Friday, September 24, 2010
We made it to Aransas Pass, TX (about 25 minutes northeast, across the Bay from Corpus Christi) where we had rented, sight unseen, a 3 bedroom/2 bath town home. The crew to unload us had been arranged by a friend of the guy who did the beautiful job loading the original truck in K. C. (brother and cousin of the friend of the friend!...God bless them!) There were to have been 4 or 5 guys...only 2 could make it. So those two dear guys, Lisa and I all worked like dogs getting everything off the truck, trailer, and pick-up till about 1:30 a.m. I had a massive asthma attack and got sent to bed...literally crawling up the stairs.
I was awakened a short time later by Lisa's yelp...the main water supply line for the upstairs bath had exploded. Water was shooting everywhere...2" of it standing on the bath room floor! Lisa got the water valve turned off. We looked at each other and thought, "Where did all this water drain to?" Answer: The garage ceiling...sheet rock and fiberglass insulation...and half the Gulf of Mexico was now covering all the boxes we had just finished unloading off the truck. Water was flowing through the garage down the driveway, and out into streams in the street. I am not exagerating. We called maintenance. They stood and looked, shook their heads, and didn't have any answers other than repairing the pipe and waiting for the garage to dry out so that they could repair the wall and ceiling. I called my insurance company and went back to bed. I literally had no strength to do anything else other than leave it in God's hands and timing. So...my life now consists of moving, unloading, and inventorying damaged property for the insurance co. and for the Penske damage....(I've lost thousands of dollars worth of books from my professional library.)...getting new boxes to pack back up what can be saved but isn't immediately needed...trying to unpack and set up a new home, and refusing to completely lose my sanity over this. God is still good, and He is still in control...whether I like the way my life looks right now or not. And I've only lost a total of 4 lbs. in all this maelstrom! Now that is just not right!!!!! But then, I've had a couple of major neuro-muscular failures...MS like episodes, so I have to be very careful to pace all of this activity as slowly as possible. I refuse to lose all the health ground I've so carefully cultivated over the past 2 years by driving myself too hard or letting the stress win.

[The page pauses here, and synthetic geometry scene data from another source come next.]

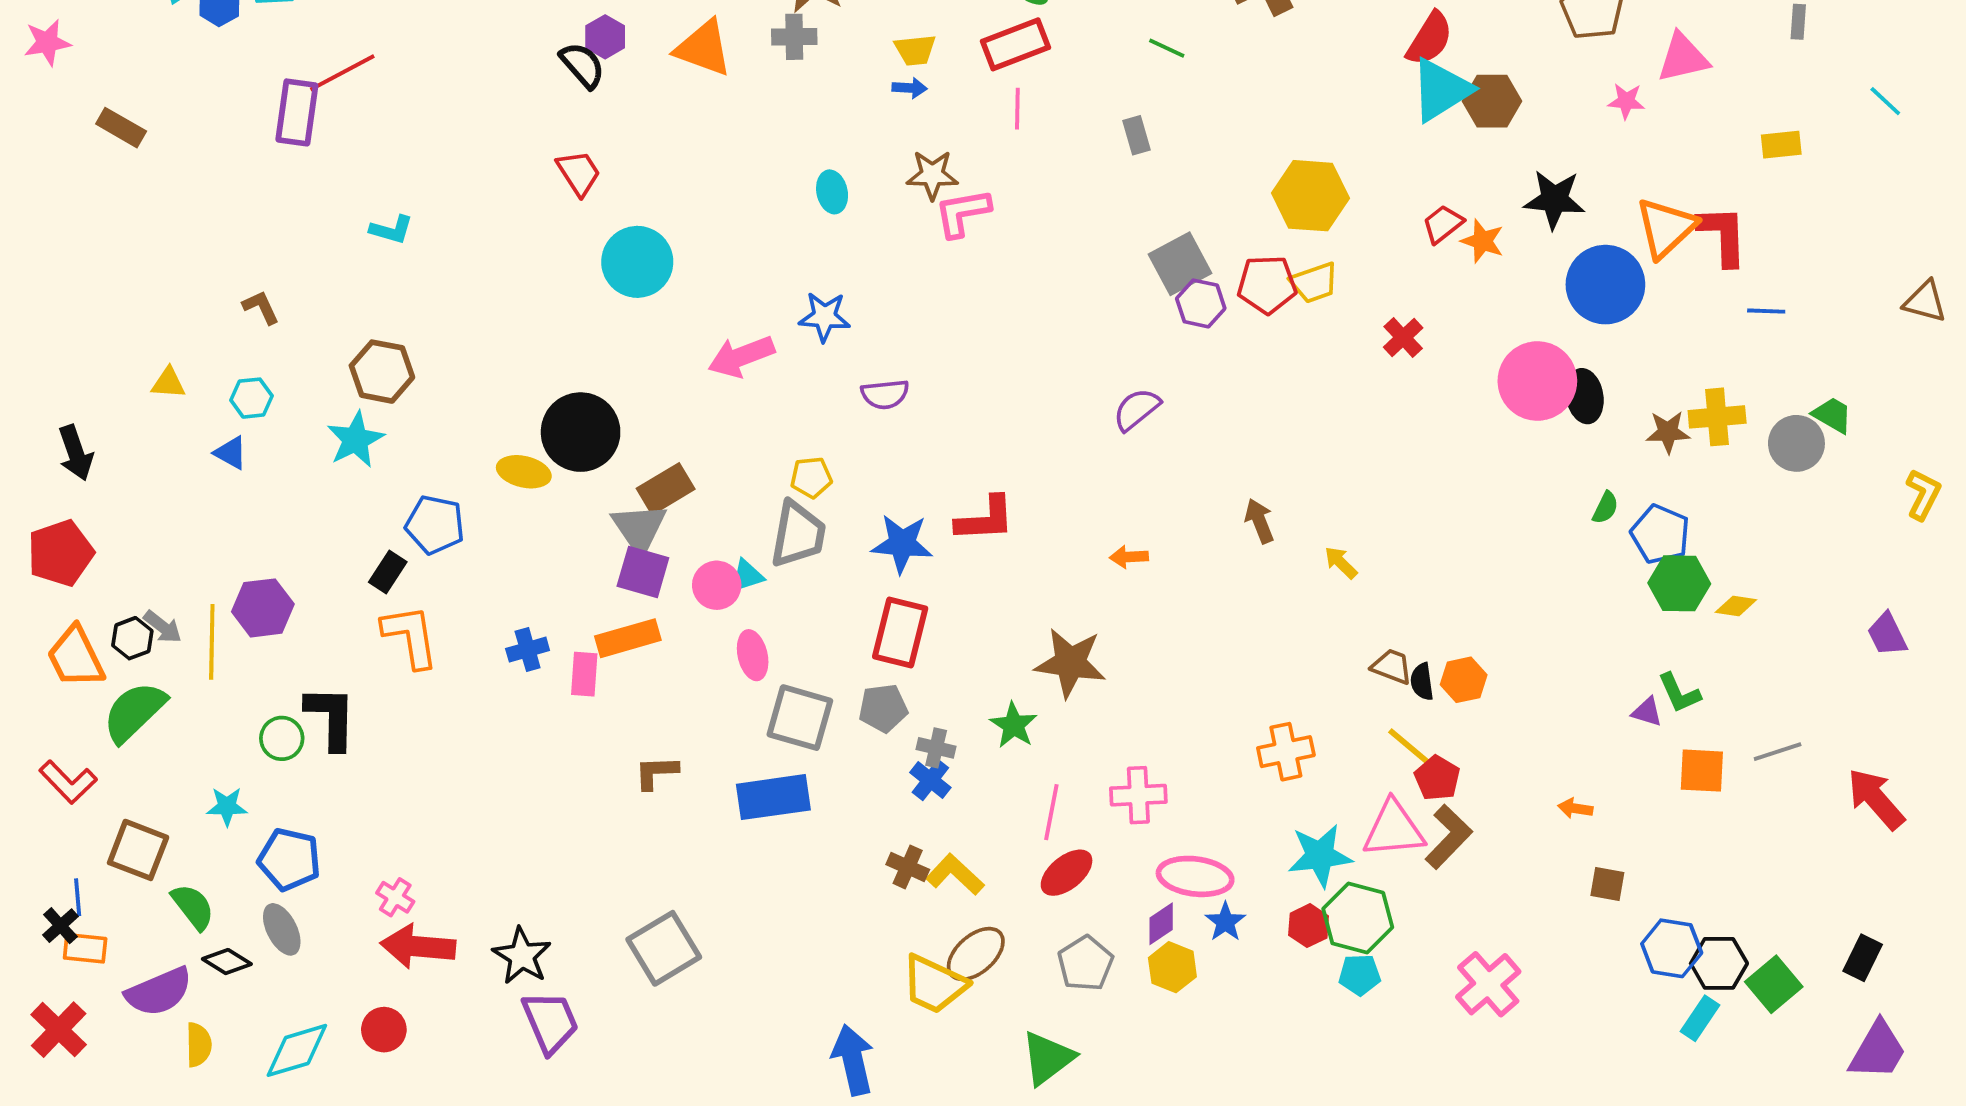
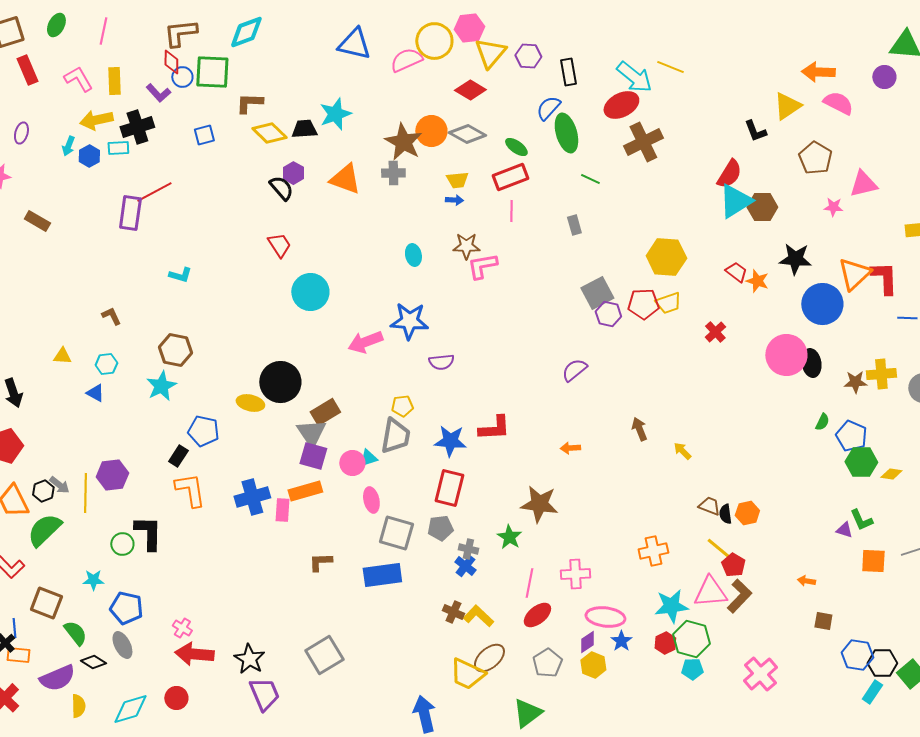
red trapezoid: (1443, 224) -> (736, 272), turned 75
blue star: (824, 317) -> (409, 321), size x1.4
blue cross: (528, 650) -> (252, 497), size x1.6

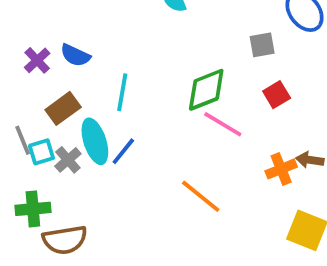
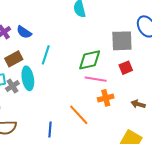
gray square: (262, 45) -> (122, 41), size x1.6
pink line: (223, 124) -> (96, 79), turned -30
blue line: (123, 151) -> (50, 130), moved, turned -42
orange cross: (281, 169) -> (106, 98), moved

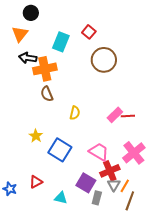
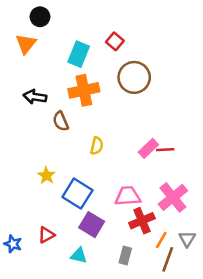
black arrow: (28, 58) -> (35, 97), moved
orange cross: (45, 69) -> (84, 90), moved
pink trapezoid: (99, 152) -> (128, 196), turned -35
purple square: (86, 183) -> (92, 225), moved
gray triangle: (114, 185) -> (187, 239), moved

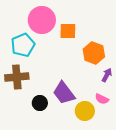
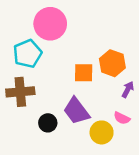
orange square: (68, 31) -> (84, 73), moved

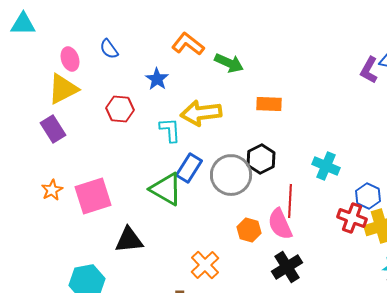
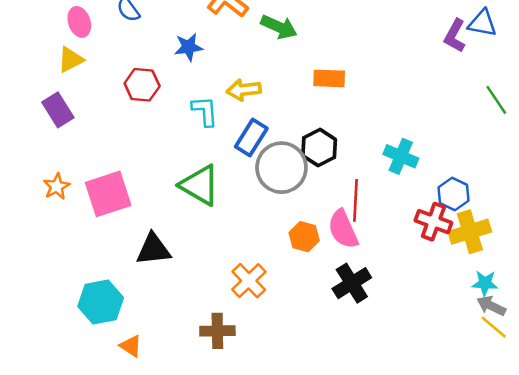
blue star: (157, 79) -> (189, 47), turned 30
yellow triangle: (63, 89) -> (70, 60), size x0.7
yellow arrow: (201, 113) -> (244, 90), size x0.7
blue rectangle: (189, 168) -> (251, 137), moved

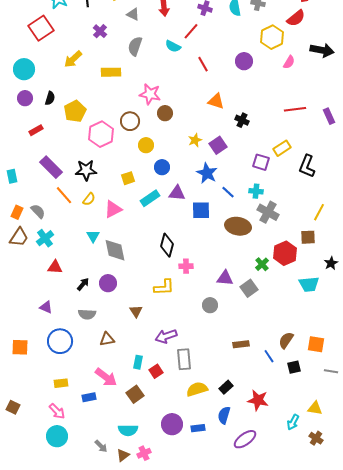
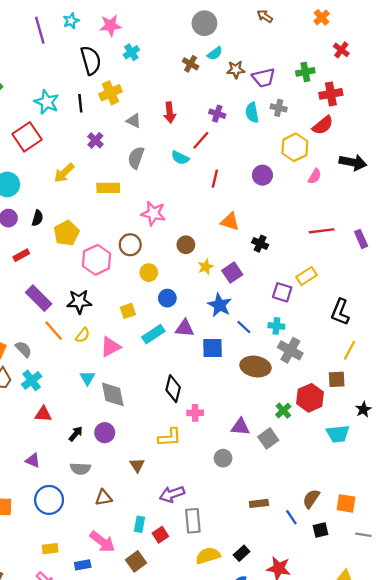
red line: (203, 64) -> (215, 179), turned 42
brown circle: (165, 113) -> (186, 245), moved
black L-shape: (307, 166) -> (340, 312), moved

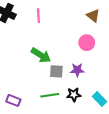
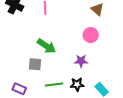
gray square: (56, 71) -> (35, 64), moved

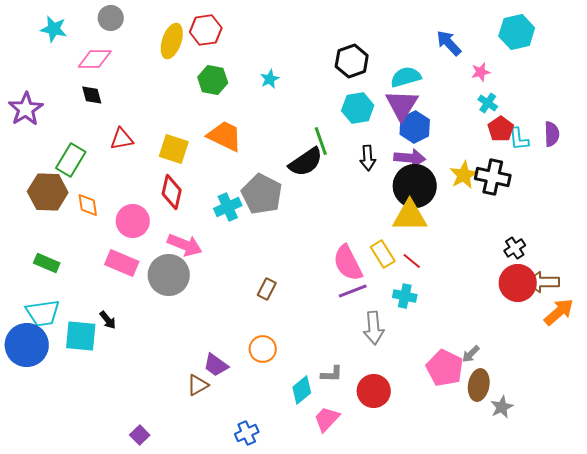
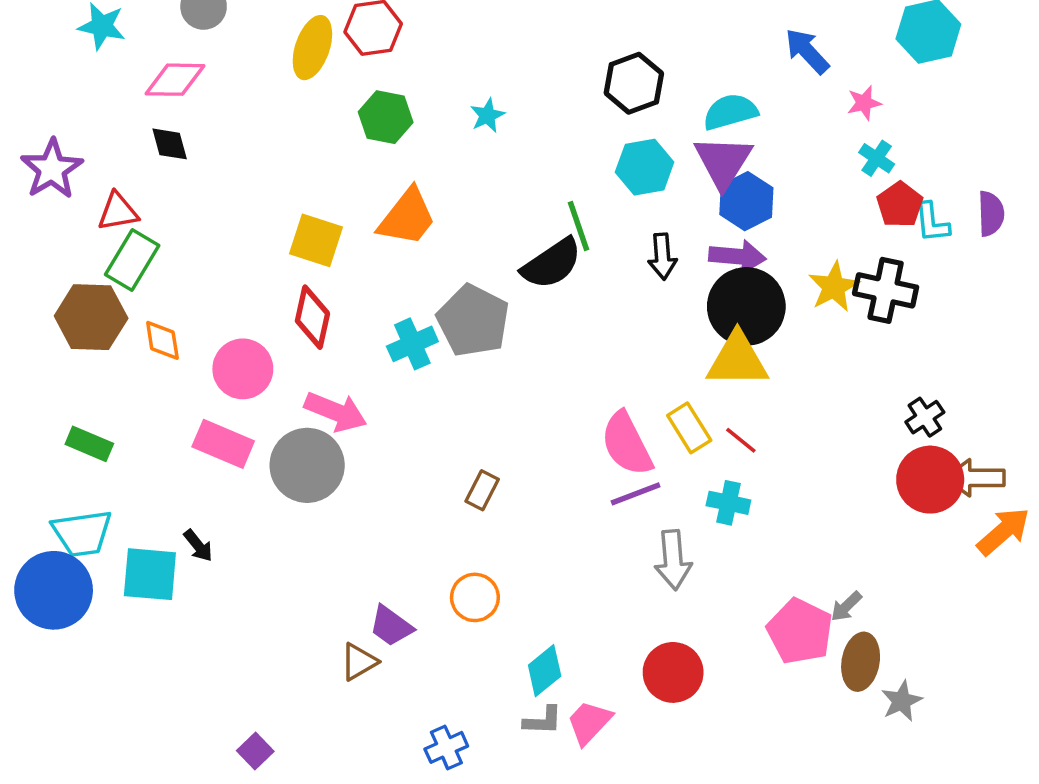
orange trapezoid: (225, 136) -> (407, 217), turned 102
red triangle: (122, 139) -> (118, 212), moved
gray L-shape: (332, 374) -> (543, 721), moved

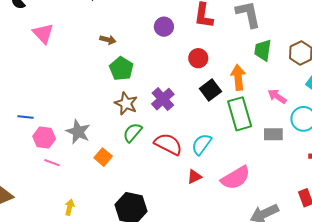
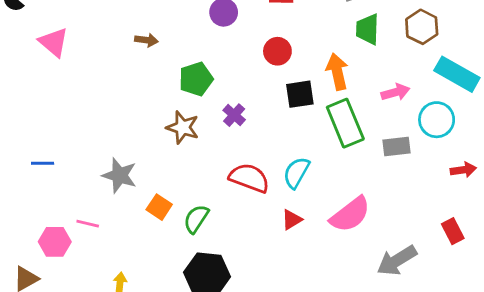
green pentagon: (121, 69) -> (196, 79), moved, turned 30
black square: (210, 90) -> (300, 94), turned 35
pink arrow: (277, 96) -> (395, 92), turned 138
purple cross: (163, 99) -> (234, 115), size x0.7
green semicircle: (132, 133) -> (196, 219), moved
pink hexagon: (44, 138) -> (55, 242), moved

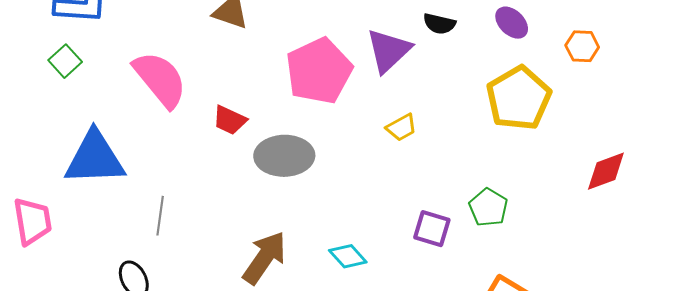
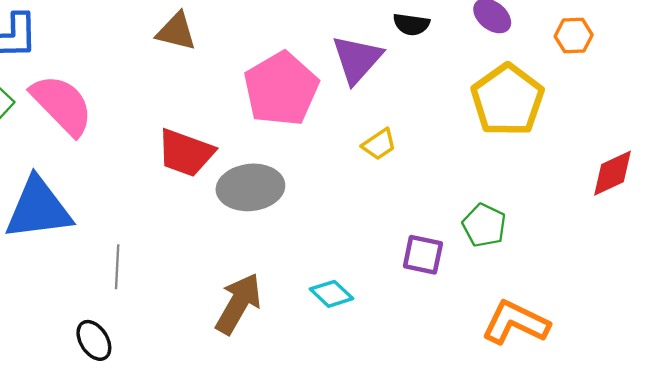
pink semicircle: (160, 79) -> (62, 105), moved
red trapezoid: (230, 120) -> (186, 153), size x1.5

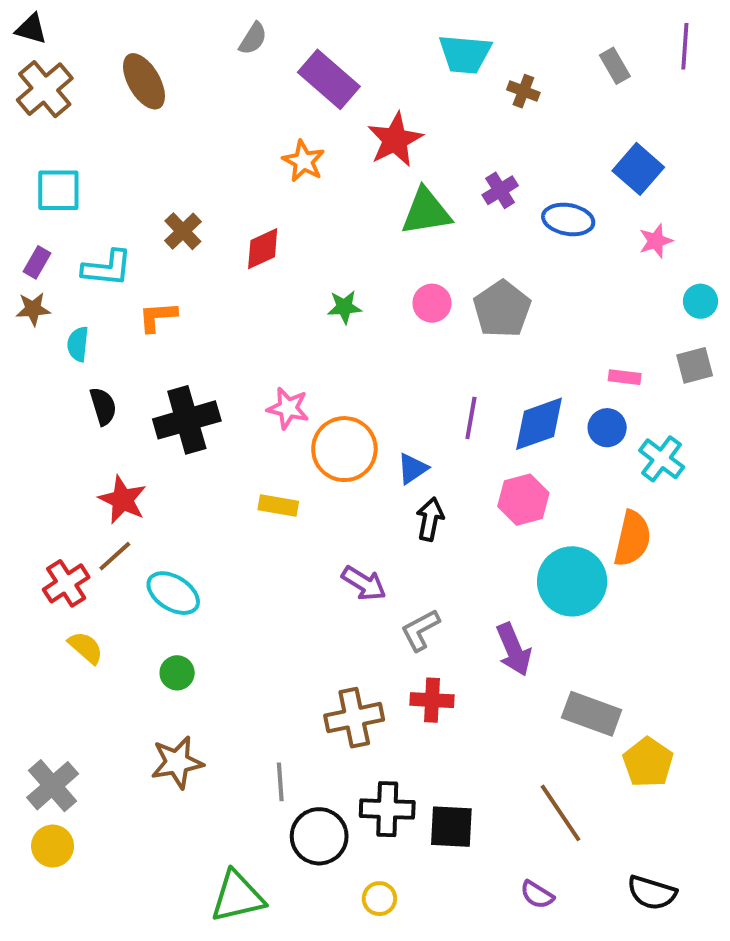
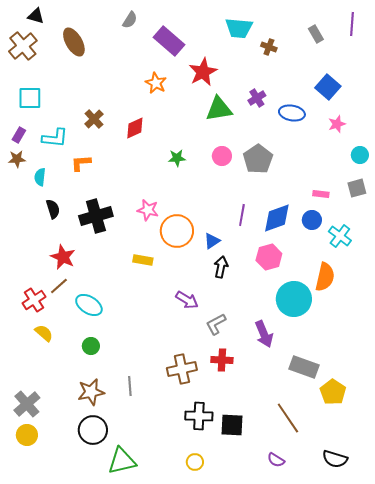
black triangle: (31, 29) -> (36, 16), moved
gray line: (280, 782) -> (130, 386), moved
black circle: (319, 836) -> (93, 430), moved

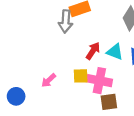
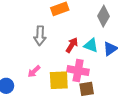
gray arrow: (66, 21) -> (40, 36), moved
yellow square: (81, 76) -> (59, 80), moved, size x1.5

Meanwhile, Lisa loves her job and the people she is working with...she's in a 2nd year Chaplain residency program w/a major health network...specializing in crisis and trauma care and intervention. I won't be back at my writing and art work for who knows how long...We do like our new home, and we've been wading in the Gulf of Mexico and in the Corpus Christi Bay twice now. I'll post pictures as soon as I locate the box with the USB cable that fits my camera! The area is beautiful...shore and water birds of every variety abound on the beaches and marshes. Romeo loves it too...he's had to learn a hard and painful lesson about not sticking his nose into Fire Ant mounds, though...we had a scarry night sitting up with him last week, nursing him through the aftermath of hundreds of bites...poor baby! He's such a sweet spirit. He bore it all...glazed eyes, wobbly legs, mild respiratory distress, low grade fever...and has rebounded completely...and still trusts us and loves us. I think that is the lesson God is asking..."will you still love and trust me even if I 'allow' painful things in your lives?" We don't live in a perfect world. Stuff happens. God doesn't engineer it, and He doesn't always "magically" protect us. But He is with us to give us the strength we need to get through it...not maybe as much physical strength as I'd wish for...but I'm still "standing," so to speak. I haven't gone down for the count quite yet.
I read a great quote yesterday: "Life is short. Make the most of it. It has an expiration date."